A U.S. Air Force C-130J Super Hercules aircraft conducted a hot-pit refuel of a pair of F-22 Raptor fighter jets using an Aerial Bulk Fuel Delivery System (ABFDS) on Nov. 24 at Koror Palau International Airport.
According to the Air Expeditionary Force Fuels Management Pocket Guide, ABFDS is an aerial, fuels-delivery system that enables aircraft to transport fuel rapidly to locations close to or behind enemy lines. This system is normally installed on C-130s but can be also used on C-5 Galaxy and C-17 Globemaster III strategic airlifters.
“Hot-pit refueling operations using ABFDS are relatively new,” said Chief Master Sgt. Steve McClure, Pacific Air Forces command fuels functional manager. “The primary design of the ABFDS system is to refuel or to take bulk fuel to bladders in a contingency location. It has the capability to refuel aircraft and always has, but we’ve stepped that up with [agile combat employment].”
According to an Air Force statement, this mission was one of a series of operations associated with Westpac, a dynamic force employment of the 94th Expeditionary Fighter Squadron to the U.S. Indo-Pacific Command (USINDOPACOM)’s area of responsibility. The 94th EFS is deployed to Andersen Air Force Base, Guam from the 1st Fighter Wing based at Joint Base Langley-Eustis, Virginia.
The Aerial Bulk Fuel Delivery System consists of two, 3,000-gallon aerial bladder tanks, two pumping modules, a meter and hoses. It is also capable of delivering 600 gallons per minute with one pump or 1,200 gallons per minute with both pumps.
This is the second time C-130s from the 36th Airlift Squadron, 374th Airlift Wing based at Yokota Air Base, Japan, have hot-pit refueled F-22 Raptors using ABFDS. The first time was during Valiant Shield 20, a biennial, U.S. only, joint field training exercise at Andersen Air Force Base, Guam, in September.
ABFDS supports PACAF’s ACE concept, which envisions the use of agile operations to generate resilient airpower in a contested environment. Should pilots find themselves running out of fuel and they cannot land at the airfield they departed from because it’s under attack or has battle damage, the pilots can divert to a different location knowing they can get refueled.

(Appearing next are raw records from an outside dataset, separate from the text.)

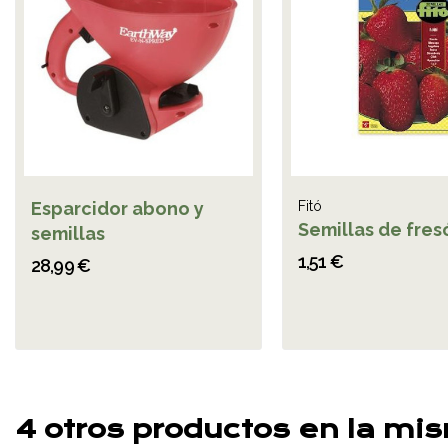
Esparcidor abono y
Fitó
Semillas de fres
semillas
1,51 €
28,99 €
4 otros productos en la mi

Being able to get fuel to places in the USINDOPACOM theater of operations is important due to its size. The command’s area of responsibility is more than 100 million square miles, or roughly 52 percent of the Earth’s surface, stretching from the west coast of the United States the west coast of India, and from the Artic to the Antarctic, making this an important capability.
ABFDS has been used in other USINDOPACOM exercises and to rotate U-2 Dragon Lady high-altitude reconnaissance aircraft in and out of South Korea. The system was also loaded onto Royal Australian Air Force (RAAF) C-17s and used to refuel a C-130 during Artic Ace 2018.